REQUEST -> The lines to copy are those with "work" in them. Pull each one from the entries below.

DATASET EXTRACT ->
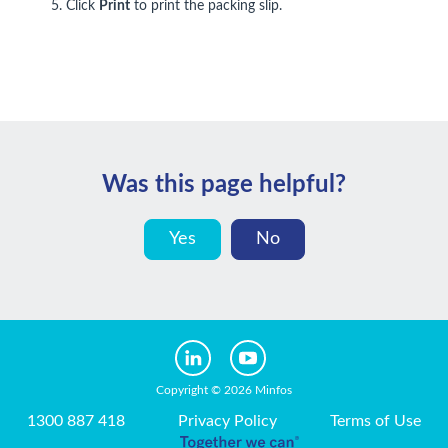
5. Click
Print
to print the packing slip.
Was this page helpful?
Yes
No
Copyright © 2026 Minfos
1300 887 418
Privacy Policy
Terms of Use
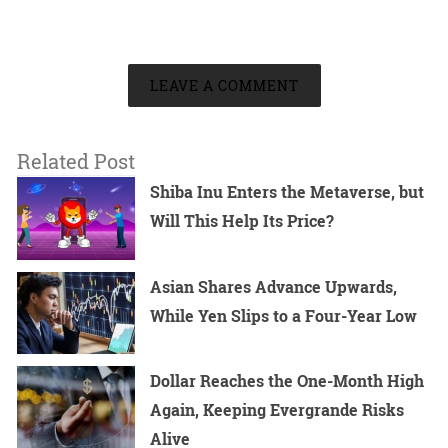
LEAVE A COMMENT
Related Post
Shiba Inu Enters the Metaverse, but
Will This Help Its Price?
Asian Shares Advance Upwards,
While Yen Slips to a Four-Year Low
Dollar Reaches the One-Month High
Again, Keeping Evergrande Risks
Alive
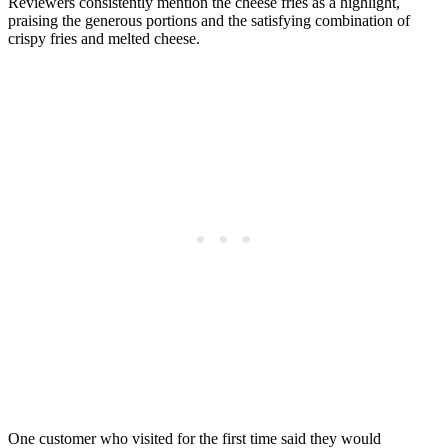
Reviewers consistently mention the cheese fries as a highlight,
praising the generous portions and the satisfying combination of
crispy fries and melted cheese.
One customer who visited for the first time said they would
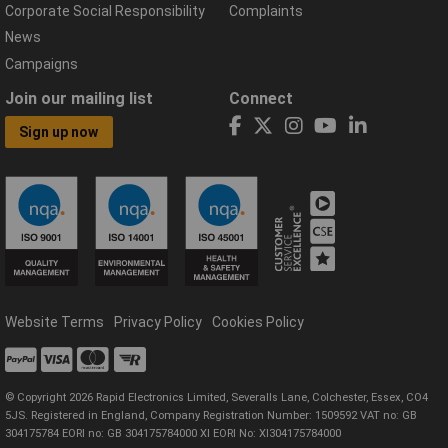
Corporate Social Responsibility
Complaints
News
Campaigns
Join our mailing list
Connect
Sign up now
Website Terms
Privacy Policy
Cookies Policy
© Copyright 2026 Rapid Electronics Limited, Severalls Lane, Colchester, Essex, CO4
5JS. Registered in England, Company Registration Number: 1509592 VAT no: GB
304175784 EORI no: GB 304175784000 XI EORI No: XI304175784000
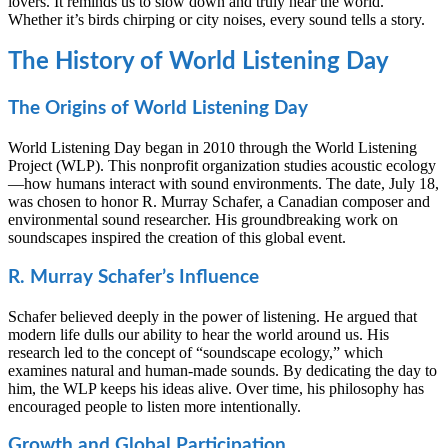
lovers. It reminds us to slow down and truly hear the world.
Whether it’s birds chirping or city noises, every sound tells a story.
The History of World Listening Day
The Origins of World Listening Day
World Listening Day began in 2010 through the World Listening
Project (WLP). This nonprofit organization studies acoustic ecology
—how humans interact with sound environments. The date, July 18,
was chosen to honor R. Murray Schafer, a Canadian composer and
environmental sound researcher. His groundbreaking work on
soundscapes inspired the creation of this global event.
R. Murray Schafer’s Influence
Schafer believed deeply in the power of listening. He argued that
modern life dulls our ability to hear the world around us. His
research led to the concept of “soundscape ecology,” which
examines natural and human-made sounds. By dedicating the day to
him, the WLP keeps his ideas alive. Over time, his philosophy has
encouraged people to listen more intentionally.
Growth and Global Participation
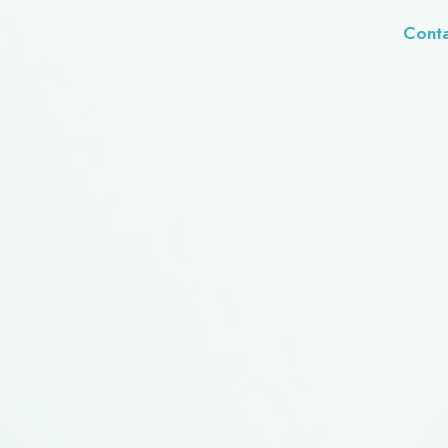
Conta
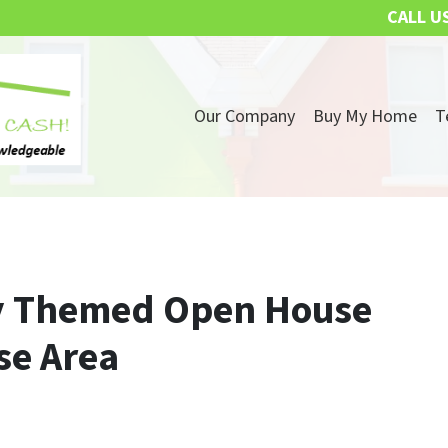
CALL U
Our Company
Buy My Home
T
ay Themed Open House
se Area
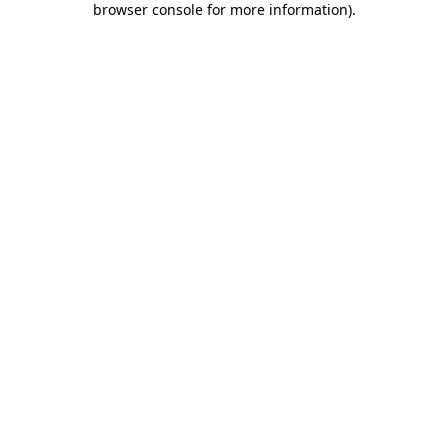
browser console for more information)
.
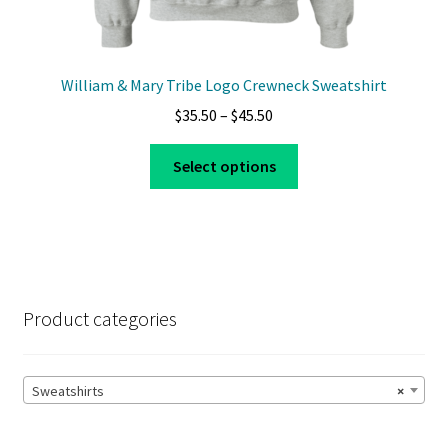
William & Mary Tribe Logo Crewneck Sweatshirt
Price
$
35.50
–
$
45.50
range:
This
$35.50
Select options
product
through
has
$45.50
multiple
variants.
The
options
Product categories
may
be
chosen
Sweatshirts
×
on
the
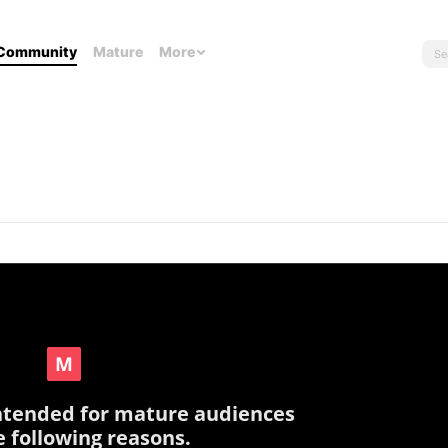
Community
Mature
More
intended for mature audiences
e following reasons.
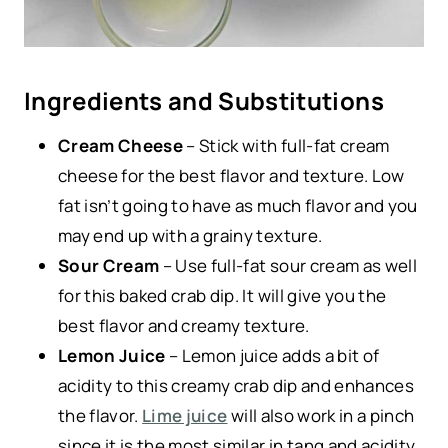
Ingredients and Substitutions
Cream Cheese
– Stick with full-fat cream
cheese for the best flavor and texture. Low
fat isn’t going to have as much flavor and you
may end up with a grainy texture.
Sour Cream
– Use full-fat sour cream as well
for this baked crab dip. It will give you the
best flavor and creamy texture.
Lemon Juice
– Lemon juice adds a bit of
acidity to this creamy crab dip and enhances
the flavor.
Lime juice
will also work in a pinch
since it is the most similar in tang and acidity.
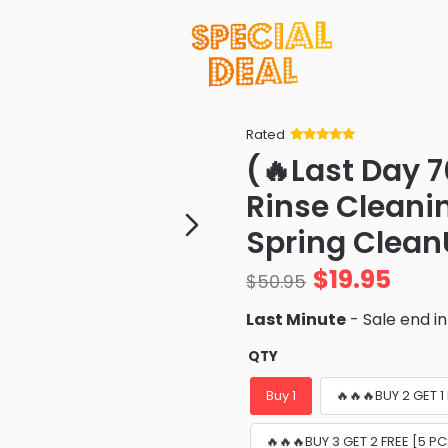
Rated
Rated
34
5
out
(🔥Last Day 7
of 5 based
on
customer
Rinse Cleani
ratings
Spring Clean
$
19.95
$
50.95
Last Minute
- Sale end i
QTY
Buy 1
🔥🔥🔥BUY 2 GET 1
🔥🔥🔥BUY 3 GET 2 FREE [5 P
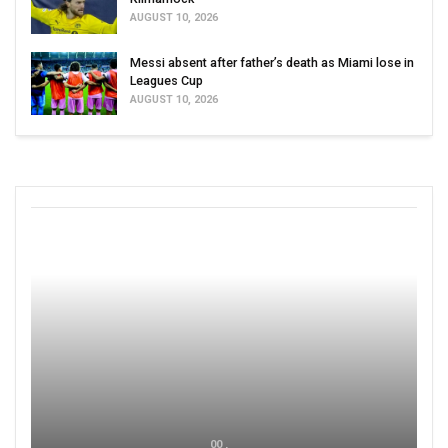
AUGUST 10, 2026
Messi absent after father’s death as Miami lose in
Leagues Cup
AUGUST 10, 2026
00 ,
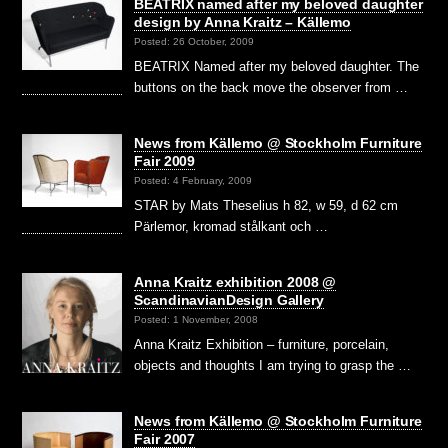
BEATRIX named after my beloved daughter
design by Anna Kraitz – Källemo
Posted: 26 October, 2009
BEATRIX Named after my beloved daughter. The
buttons on the back move the observer from …
News from Källemo @ Stockholm Furniture
Fair 2009
Posted: 4 February, 2009
STAR by Mats Theselius h 82, w 59, d 62 cm
Pärlemor, kromad stålkant och …
Anna Kraitz exhibition 2008 @
ScandinavianDesign Gallery
Posted: 1 November, 2008
Anna Kraitz Exhibition – furniture, porcelain,
objects and thoughts I am trying to grasp the …
News from Källemo @ Stockholm Furniture
Fair 2007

RESULT OF THIS TASK ->
environmental sound researcher. His groundbreaking work on
will also work in a pinch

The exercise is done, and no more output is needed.